Head Lights and Tail LIghts

Date 1960
Technique Screenprint
Price $750.00
Exhibitor The Annex Galleries
Contact the Exhibitor 707.546.7352
artannex@aol.com
Buy From / See At This Exhibitor's Site

Head Lights and Tail Lights is an original color screenprint (serigraph) created in 1960 by American artist, Joe Jones. It is pencil signed, titled and editioned 73/100. Head Lights and Tail Lights was published by Associated American Artists and the reference is AAA 1340. It was printed by the artist on ivory wove paper and the image measures 14-1/2 x 34 inches.

Head Lights and Tail Lights is based upon an oil on canvas of the same subject that was included in the 1954 exhibition Twenty-Nine Modern American Painters at the Montclair Art Museum in Montclair, New Jersey. The painting is illustrated as a banner for a review of the exhibition (a clipping is in the archives of the Newark Public Library but its source is not identified). According to this article the subject of this painting was in dispute: “Is it Route 3 or the New Jersey Turnpike?...There are two schools of thought on the question, depending on which side of the Hudson you live. The New York gallery, which loaned the painting for the exhibition, states it’s the Jersey Turnpike. Visitors this week claim it’s Route 3. Joe Jones hasn’t commented. He left, before the question came up, for an extended stay and painting excursion to Bermuda.”


Joe Jones, painter, muralist, printmaker, papermaker, and illustrator, was born Joseph John Jones on 7 April 1909 in St. Louis, Missouri. His family lived on the edge of a slum neighborhood in Saint Louis where his father worked as a house painter. Joe quit school at the age of fifteen-years-old to work with his father. He was basically self-taught as an artist and exhibited his paintings and prints around St. Louis in the late 1920s.

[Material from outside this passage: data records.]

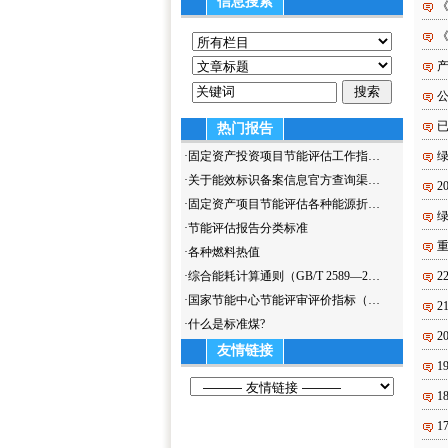
信息搜索
《
《
已
热门报告
·
固定资产投资项目节能评估工作指…
绿
·
关于能效标识备案信息官方查询渠…
2
·
固定资产项目节能评估各种能源折…
绿
·
节能评估报告分类标准
重
·
各种燃料热值
·
综合能耗计算通则（GB/T 2589—2…
2
·
国家节能中心节能评审评价指标（…
2
·
什么是标准煤?
2
友情链接
1
1
1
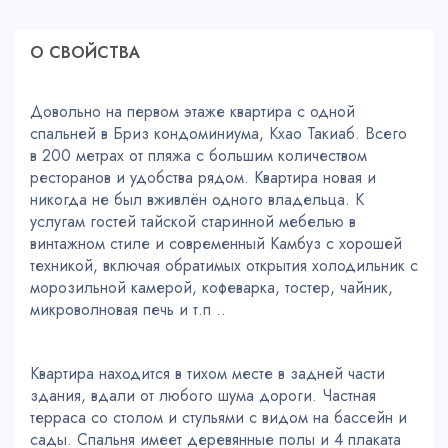
О СВОЙСТВA
Довольно на первом этаже квартира с одной
спальней в Бриз кондоминиума, Кхао Такиаб. Всего
в 200 метрах от пляжа с большим количеством
ресторанов и удобства рядом. Квартира новая и
никогда не был вживлён одного владельца. К
услугам гостей тайской старинной мебелью в
винтажном стиле и современный Камбуз с хорошей
техникой, включая обратимых открытия холодильник с
морозильной камерой, кофеварка, тостер, чайник,
микроволновая печь и т.п ..
Квартира находится в тихом месте в задней части
здания, вдали от любого шума дороги. Частная
терраса со столом и стульями с видом на бассейн и
сады. Спальня имеет деревянные полы и 4 плаката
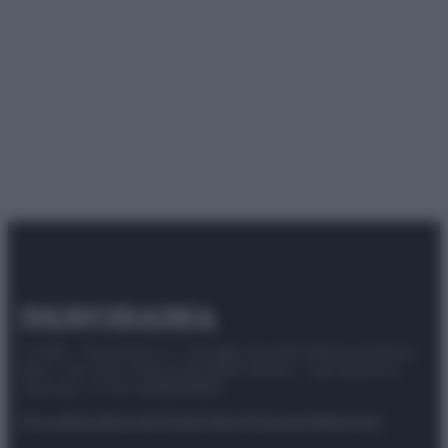
© 2025 – Panorama s.r.l. (Gruppo Società Editrice Italiana
spa) – Via Vittor Pisani 28, 20124 Milano – riproduzione
riservata – P.IVA 10518230965
Attualità
Lifestyle
Moda
Video
Podcast
Abbonati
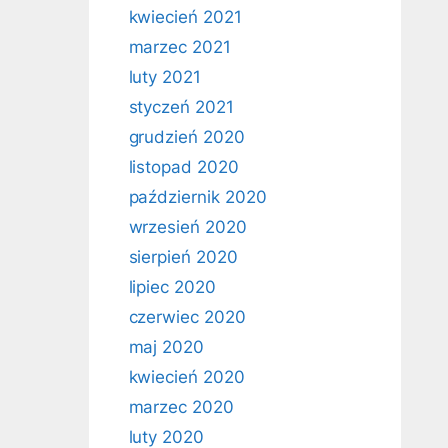
kwiecień 2021
marzec 2021
luty 2021
styczeń 2021
grudzień 2020
listopad 2020
październik 2020
wrzesień 2020
sierpień 2020
lipiec 2020
czerwiec 2020
maj 2020
kwiecień 2020
marzec 2020
luty 2020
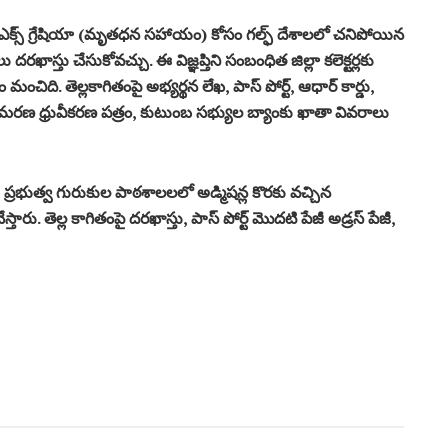
 ఎక్స్ గ్రేషియా (మృతధన సహాయం) కోసం గల్ఫ్ దేశాలలో చనిపోయిన
లు దరఖాస్తు చేసుకోవచ్చు. ఈ విజ్ఞప్తిని సంబంధిత జిల్లా కలెక్టర్లకు
ం మంచిది. తెల్లకాగితంపై అభ్యర్థన లేఖ, పాస్ పోర్ట్, ఆధార్ కార్డు,
 మరణ ధ్రువీకరణ పత్రం, కుటుంబ సభ్యుల బ్యాంకు ఖాతా వివరాలు
లకు ప్రభుత్వ గురుకుల పాఠశాలలలో అడ్మిషన్ల కొరకు వచ్చిన
రు. తెల్ల కాగితంపై దరఖాస్తు, పాస్ పోర్ట్ మొదటి పేజీ అడ్రస్ పేజీ,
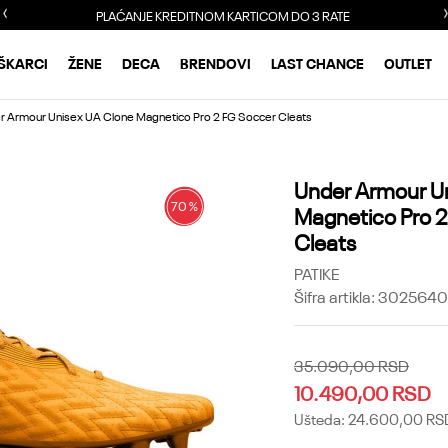
PLAĆANJE KREDITNOM KARTICOM DO 3 RATE
ŠKARCI
ŽENE
DECA
BRENDOVI
LAST CHANCE
OUTLET
r Armour Unisex UA Clone Magnetico Pro 2 FG Soccer Cleats
Under Armour U
70
%
Magnetico Pro 2
Cleats
PATIKE
Šifra artikla:
3025640
35.090,00
RSD
10.490,00
RSD
Ušteda:
24.600,00
RS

At the age of twenty-two he garnered awards for his regionalist paintings.

In 1934, Jones organized art classes for children of unemployed workers at the St. Louis courthouse and signed up for the Public Works of Arts Project under which he created paintings, prints, and murals. This same year, Jones became a member of the Communist party and was a leading political activist throughout the decade of the Great Depression. His views were greatly criticized by mid-western conservatives so Jones departed St. Louis for New York in 1935.

Jones held his first exhibition in New York in 1935, which was acclaimed by poet and critic Archibald MacLeish: “There is more scope, more vitality, and more promise as well as more mastery, than most artists a decade his senior.  In 1937, Jones was awarded a Guggenheim Foundation Fellowship and his art was included in important exhibitions at the Carnegie Institute. During World War II, Jones worked as artist-correspondent for Life Magazine.

By the end of World war II, the majority of Jones's prints were created in the medium of lithography. In 1945, he made his first experiments in the newly invented technique of color silk screen. The possibility within the silk screen process of creating large prints with full ranges of color and tonal value contributed to a transformation of his art. Moving more towards a lyrical, almost calligraphic form of abstractionism, Jones brilliantly explored the relationships of line, form and color.

During his career, Joe Jones's art underwent significant changes. By 1951, for a new show in New York, Time reported the “angry man calms down.” The paintings on exhibit showed “delicately colored, wiry-lined pictures of beaches, towns, and harbors... without a spark of sorrow or anger in them.” At the age of forty-two, Jones did not want to “sit on top of a reputation,” had lost interest in Communism, and removed “class war” from his paintings. He became interested in delicate lines and low-toned colors, a reaction against “the preoccupation with light and shade that has victimized Western art since the Renaissance.” By this time, he saw paintings as “space, not objects and sought humanism not in subject but “of the line.” By this time, he was residing in Morristown, New Jersey.

By 1952, Time Magazine cited Jones and two other artists as among forty-eight artists whose paintings had been commissioned by Standard Oil of New Jersey. The two other artists were Peter Hurd and Thomas Hart Benton. His early paintings and prints depicting laborers and farm workers were at the forefront of both Social Realism and American Regionalism.

The work of Joe Jones is represented in the collections of the Cleveland Museum of Art, Ohio; the Denver Art Museum, Colorado; the Whitney Museum of American Art, New York; the Walker, Minneapolis, Minnesota; the Saint Louis Art Museum, Missouri; the Library of Congress and the Smithsonian American Art Museum, Washington, D.C.; the Worcester Art Museum, Massachusetts; and the Butler Institute of American Art, Youngstown, Ohio.

Joe Jones died on 9 April 1963 in Morristown, New Jersey. In 2017, a retrospective The Restless Regionalist: The Art of Joe Jones was mounted at the Albrecht-Kemper Museum of Art in St, Joseph, Missouri.